Dans The Daily Telegraph, le député travailliste Fred Thomas espère que le Royaume-Uni suivra rapidement le mouvement :

«En Angleterre, ce sont quotidiennement plus de 500 enfants qui sont orientés vers des services de psychologie pour des troubles anxieux. Un adolescent de 12 ans passe en moyenne 29 heures par semaine sur son téléphone portable. … Les jeunes eux-mêmes appellent à l'aide. Près de 90 pour cent des 13–16 ans déclarent avoir tenté de limiter l'utilisation de leur smartphone – ils savent que cela leur nuit. … Nous avons régulé le tabac, car c'est une substance addictive et mortelle. … C'est une décision politique judicieuse, et pour être honnête, si j'avais un ado, je préférerais qu'il soit accro à la cigarette plutôt qu'au scrolling. Car au moins, il sortirait de chez lui.»

The Irish Times (IE) /

A suivre

L'Australie sera une sorte de ballon d'essai pour l'Europe, estime The Irish Times :

«La réaction des réseaux sociaux concernés, comme Facebook, TikTok, Snapchat et YouTube, sera particulièrement intéressante. On trouve, parmi les propriétaires de ces plates-formes, certains des groupes les plus gros et les plus puissants de la planète, comme Meta et Alphabet. … Ces entreprises se conformeront techniquement à la loi, mais à moins qu'elles ne souscrivent à l'esprit de celle-ci, il est peu probable que le projet atteigne le but recherché. Il faut partir du principe que les mineurs de moins de 16 ans tenteront de contourner l'interdiction. … Alors que l'Irlande et d'autres Etats de l'UE réfléchiront aux moyens de procéder, l'Australie constituera un laboratoire important.»

Der Spiegel (DE) /

Ecouter aussi les jeunes

Der Spiegel n'est pas convaincu par l'initiative :

«Si l'on entrave, voire qu'on bloque totalement l'accès des jeunes aux réseaux, on les prive aussi d'une part de sociabilisation. Ce débat ne peut être tranché à la hussarde, et les tribunaux risquent de s'en emparer rapidement eux aussi. … 'Bien intentionné' est souvent le contraire de 'bien fait'. … Si l'Allemagne veut vraiment œuvrer pour la protection de la jeunesse, il est préférable qu'elle renonce aux procédures hâtives. Des solutions démocratiques requièrent plutôt un débat social, dans lequel les personnes concernées – les enfants et les jeunes – seront écoutées.»

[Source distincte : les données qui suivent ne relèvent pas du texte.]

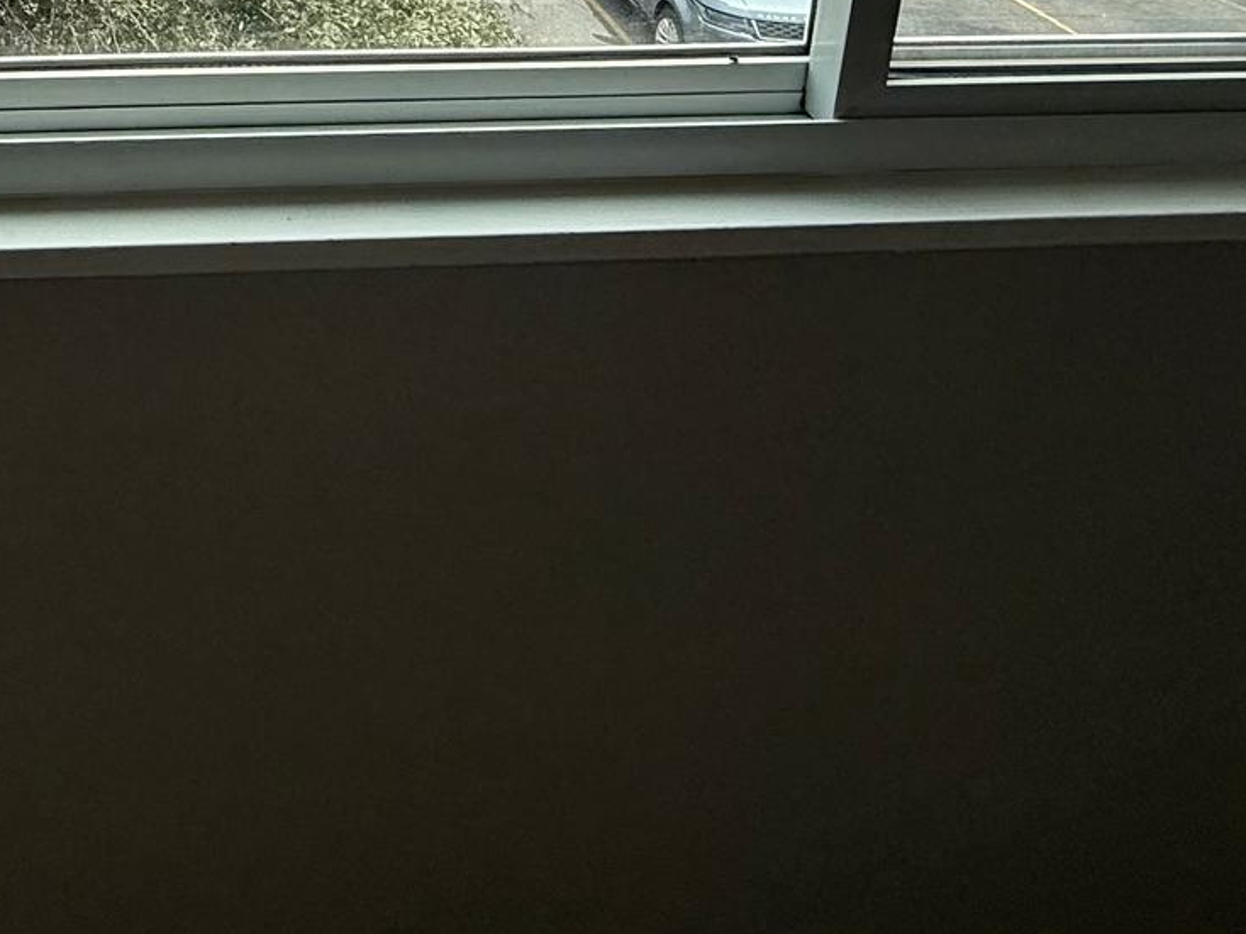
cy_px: -295
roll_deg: -1.5
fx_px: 1404
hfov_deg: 44.0
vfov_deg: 29.3
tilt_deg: -13.2
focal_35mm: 39
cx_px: 142
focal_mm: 2.22
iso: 64
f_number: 2.2
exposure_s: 1/955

Neue Zürcher Zeitung (CH) /

Inefficace

Le quotidien Neue Zürcher Zeitung se montre lui aussi sceptique :

«Les interventions de l'Etat sont d'autant plus discutables que leurs effets ne sont pas démontrés. Cette interdiction pourra être contournée sans encombre : les jeunes pourront se connecter à TikTok ou Instagram en empruntant le smartphone de leurs condisciples plus âgés ou se jouer des vérifications de l'âge via des connexions VPN. Les autorités refusent d'admettre cette réalité. Le blocage des réseaux sociaux n'a qu'un impact minime sur la durée de consultation des écrans. Les jeunes vont se tourner vers d'autres dispositifs en ligne telles que les jeux vidéo, le streaming ou les forums, qui peuvent se révéler tout aussi toxiques. Ce n'est pas parce qu'on fait disparaître certaines plateformes qu'on effacera les comportements addictifs, le stress et la pression sociale.»

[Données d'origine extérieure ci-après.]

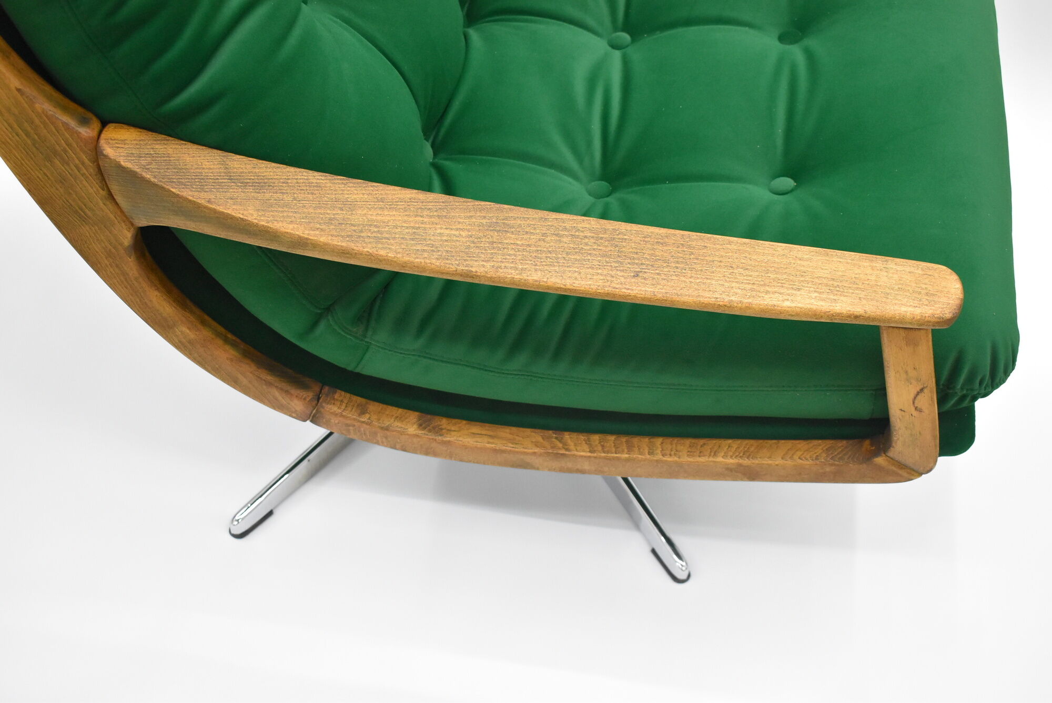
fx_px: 1404
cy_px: 352
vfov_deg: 28.1
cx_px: 526
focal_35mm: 48
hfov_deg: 41.1
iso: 2800
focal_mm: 32
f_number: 4.5
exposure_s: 1/125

Corriere del Ticino (CH) /

Les adultes devraient se regarder dans le miroir

Une collecte de signatures est en cours dans le Tessin pour interdire le téléphone à l'école. Corriere del Ticino pointe le rôle des parents :

«La véritable question n'est pas de savoir s'il faut interdire ou non aux élèves d'utiliser leur smartphone, mais plutôt : quel rapport les adultes entretiennent-ils avec l'objet qu'ils veulent soustraire à leurs enfants ? … Nous, les adultes, nous indignons parce que notre enfant est distrait en classe ; parce qu'il ne parle à personne à la récré, ses camarades ayant le regard rivé sur leur écran. Mais à la maison, à l'heure du repas, le portable est posé sur la table ; et nous, les adultes, entre trois coups de fourchette, répondons à un message et passons nos feeds en revue, alors que junior nous raconte sa journée. … Nous reportons le problème sur nos enfants, parce que nous n'avons pas le courage d'y remédier nous-mêmes.»